RECORD EXCERPTS:
╭──

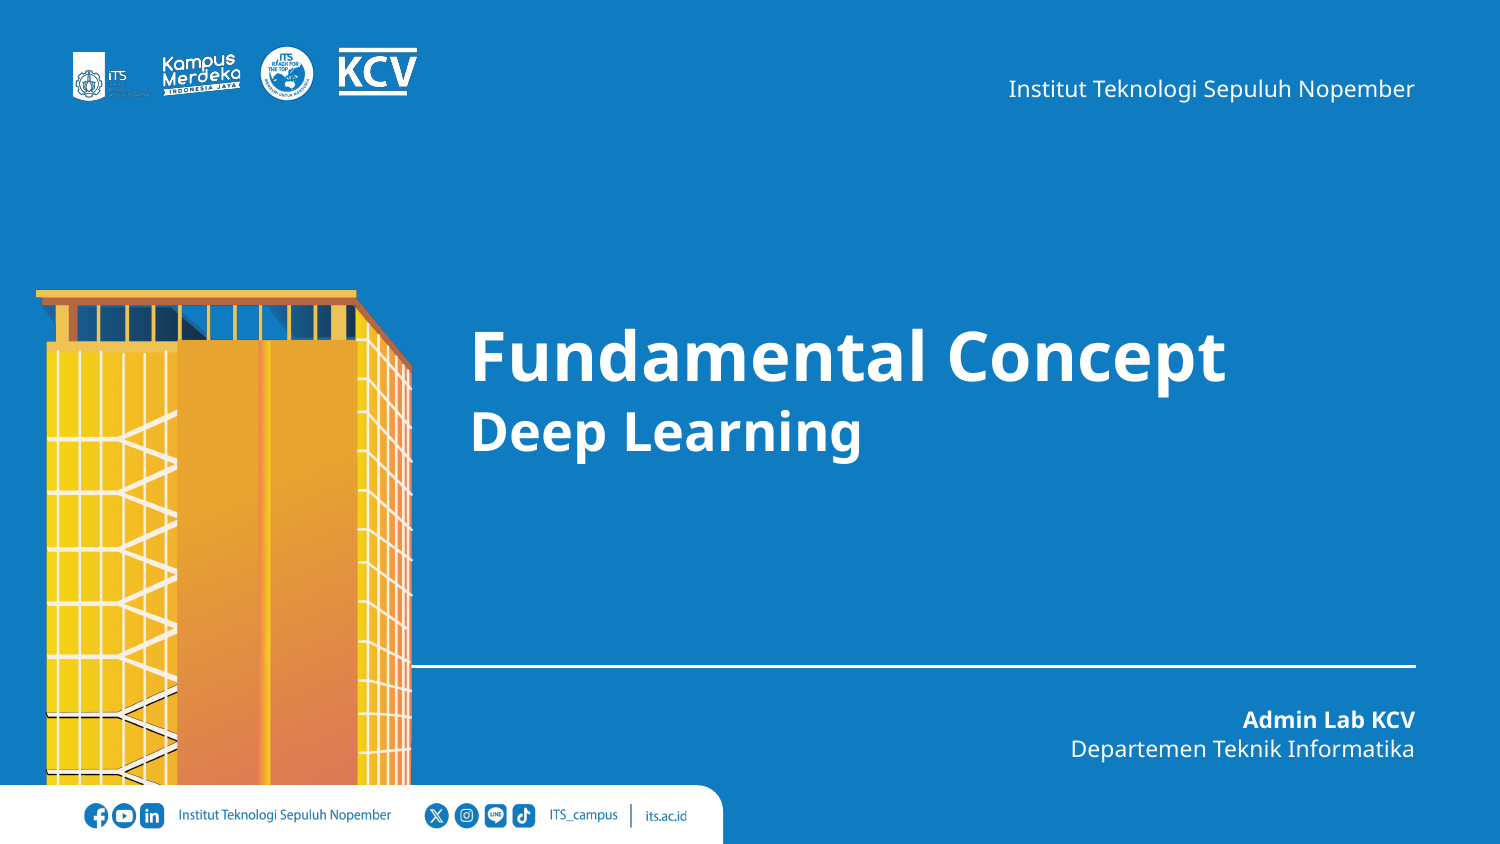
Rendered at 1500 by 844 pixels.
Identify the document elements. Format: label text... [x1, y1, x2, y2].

text_box Departemen Teknik Informatika [1022, 734, 1416, 792]
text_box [0, 784, 724, 844]
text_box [72, 46, 315, 101]
text_box Admin Lab KCV [1106, 706, 1416, 734]
text_box Fundamental Concept Deep Learning [469, 311, 1319, 462]
text_box Institut Teknologi Sepuluh Nopember [948, 72, 1416, 103]
picture [24, 272, 430, 784]
picture [338, 33, 419, 114]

╰──

PROBLEM TO SOLVE: Only the wording of the records is wanted: copy it all exactly and omit the pictures.

OUTPUT OF THE TASK:
Rendered at 1500 by 844 pixels.
Identify the document elements. Format: label text... [x1, y1, x2, y2].

text_box Departemen Teknik Informatika [1022, 734, 1416, 792]
text_box [0, 784, 724, 844]
text_box [72, 46, 315, 101]
text_box Admin Lab KCV [1106, 706, 1416, 734]
text_box Fundamental Concept Deep Learning [469, 311, 1319, 462]
text_box Institut Teknologi Sepuluh Nopember [948, 72, 1416, 103]
picture [24, 272, 430, 784]
picture [338, 33, 419, 114]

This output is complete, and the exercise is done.